I have thought of a million reasons to call him. and none of them seem good or seem like a reason to break No contact. I feel like he would have called or emailed me or texted me by now if he had wanted to say sorry or even talk about what happened. And god knows it would only hurt me to hear his voice, see his words and not be able to fix us. Thats all i tried to do was fix things from the start. i would really like to just be okay today. I would like to go to work happy. But i don't think that is going to happen. I think what set off this sudden missing him was the fact that i did what my thearpist said and i picked two pictures one of him i liked one of him i didn't and i listed all the things i disliked about him and all the things i liked. I had very long lists on both sides and just staring at the picture of him and his smile made me smile. It didn't make me sad. And it made me think he was happier without me, becasue he choose to leave. And its true i can guarantee he is happier because no one is pushing him, he has no pressure. He was able to get a car for himself. Not for us. I just don't think he was ready for an us. at all really.

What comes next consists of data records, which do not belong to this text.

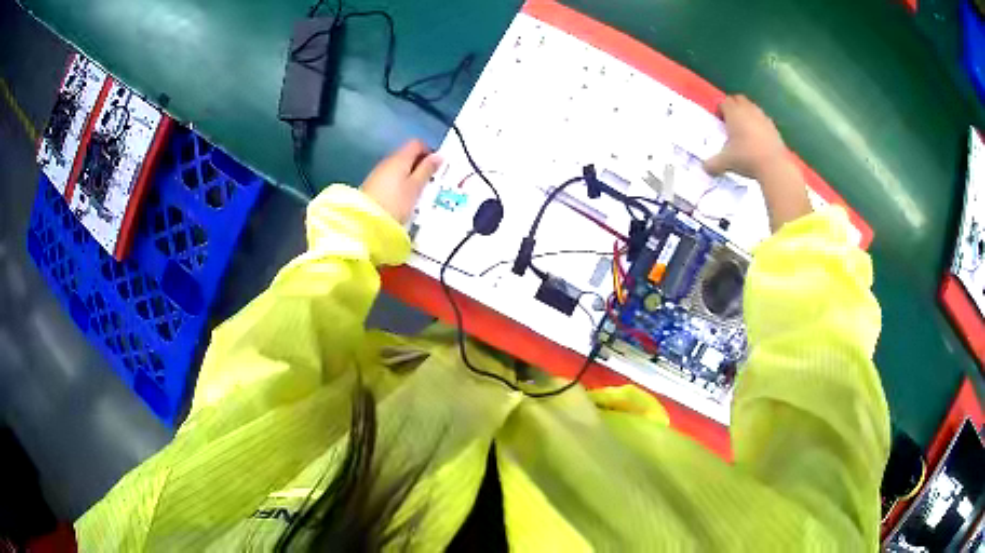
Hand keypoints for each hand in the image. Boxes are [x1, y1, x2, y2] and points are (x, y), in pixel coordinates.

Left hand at [361, 140, 441, 223]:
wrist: (365, 221)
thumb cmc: (395, 204)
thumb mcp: (415, 188)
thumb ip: (426, 171)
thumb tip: (438, 156)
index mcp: (400, 158)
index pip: (416, 144)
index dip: (428, 151)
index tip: (436, 167)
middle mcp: (387, 161)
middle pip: (407, 155)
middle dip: (419, 165)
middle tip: (429, 182)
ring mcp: (378, 173)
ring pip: (398, 167)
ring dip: (409, 175)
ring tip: (417, 192)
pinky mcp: (372, 186)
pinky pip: (390, 178)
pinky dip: (399, 184)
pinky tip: (403, 198)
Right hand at [704, 95, 786, 179]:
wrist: (773, 166)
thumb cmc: (746, 158)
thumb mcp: (726, 161)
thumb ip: (713, 163)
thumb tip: (705, 168)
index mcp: (734, 113)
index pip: (724, 101)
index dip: (720, 108)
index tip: (719, 119)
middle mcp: (748, 110)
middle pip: (738, 99)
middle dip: (733, 105)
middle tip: (730, 120)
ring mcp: (762, 117)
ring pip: (752, 106)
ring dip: (747, 112)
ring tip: (744, 127)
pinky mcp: (773, 127)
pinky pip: (763, 119)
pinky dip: (759, 123)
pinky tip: (757, 137)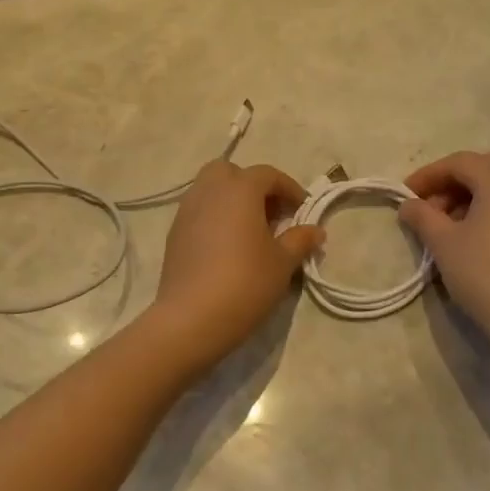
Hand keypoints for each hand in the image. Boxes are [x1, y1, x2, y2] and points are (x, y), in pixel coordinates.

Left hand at [150, 161, 323, 367]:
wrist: (192, 317)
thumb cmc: (245, 283)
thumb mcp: (282, 263)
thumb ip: (300, 240)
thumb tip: (315, 231)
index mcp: (239, 190)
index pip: (267, 175)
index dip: (289, 188)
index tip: (302, 210)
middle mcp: (209, 191)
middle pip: (230, 173)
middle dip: (252, 186)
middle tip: (270, 214)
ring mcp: (186, 211)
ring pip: (210, 190)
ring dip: (231, 201)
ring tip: (249, 231)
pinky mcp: (174, 234)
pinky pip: (198, 212)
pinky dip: (214, 218)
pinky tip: (226, 247)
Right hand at [398, 152, 489, 360]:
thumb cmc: (485, 274)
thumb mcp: (443, 243)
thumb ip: (422, 216)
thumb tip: (409, 205)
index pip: (459, 162)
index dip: (428, 175)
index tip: (405, 195)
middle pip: (484, 168)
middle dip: (452, 182)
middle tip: (429, 206)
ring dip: (471, 196)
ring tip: (448, 225)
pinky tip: (475, 237)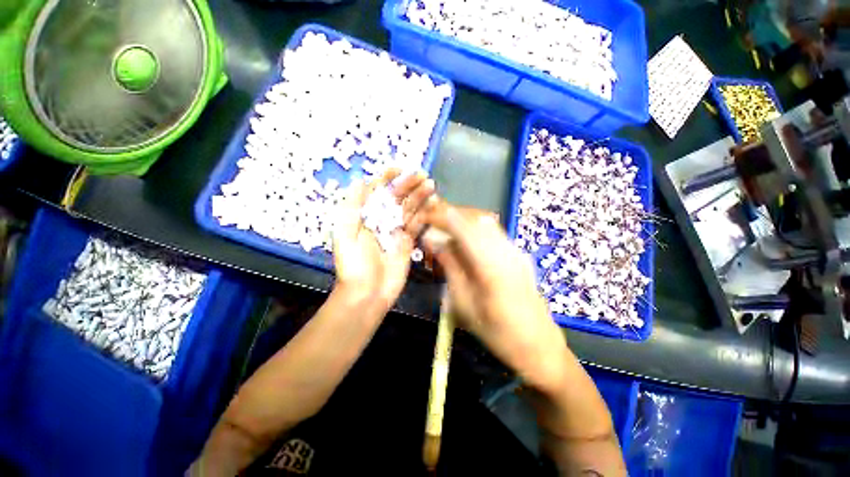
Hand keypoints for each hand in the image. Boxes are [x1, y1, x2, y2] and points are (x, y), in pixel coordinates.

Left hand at [333, 170, 435, 311]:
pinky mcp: (408, 242)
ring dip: (419, 196)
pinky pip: (417, 225)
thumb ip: (352, 207)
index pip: (377, 191)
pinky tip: (433, 205)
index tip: (400, 168)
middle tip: (422, 175)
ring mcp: (396, 231)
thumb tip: (360, 180)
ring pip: (409, 209)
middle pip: (397, 198)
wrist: (368, 294)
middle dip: (408, 184)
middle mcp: (382, 220)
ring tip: (431, 185)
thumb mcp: (345, 234)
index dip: (387, 178)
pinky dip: (425, 214)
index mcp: (365, 215)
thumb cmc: (354, 264)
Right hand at [422, 204, 569, 392]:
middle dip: (450, 217)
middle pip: (474, 218)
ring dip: (462, 223)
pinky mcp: (519, 254)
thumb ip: (449, 265)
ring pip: (484, 223)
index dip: (441, 216)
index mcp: (491, 265)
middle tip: (431, 227)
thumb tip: (432, 239)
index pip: (462, 226)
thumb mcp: (464, 303)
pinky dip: (473, 231)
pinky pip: (492, 233)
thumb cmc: (497, 332)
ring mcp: (516, 250)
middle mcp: (506, 249)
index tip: (423, 217)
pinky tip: (464, 246)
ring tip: (444, 235)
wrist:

Its like i go through this break up in stages. First im 100% fucking sad and feel like im dying, then im 70% okay, then im 30% wanting him back, then im crying, then im smiling, then im saying wtf would you want him back for? Then im looking at new guys then im being reminded how much i miss him,

I call on the world to give me strength and let what must happen happen.
 I did the best with what i was given. I tried 100%. I really did. and for that i felt he didn't give me his 100%. I deserve that from someone, i deserve 100% for me to my self. I will try 100% to become a more healthy and self loving person. And i will find what im looking for.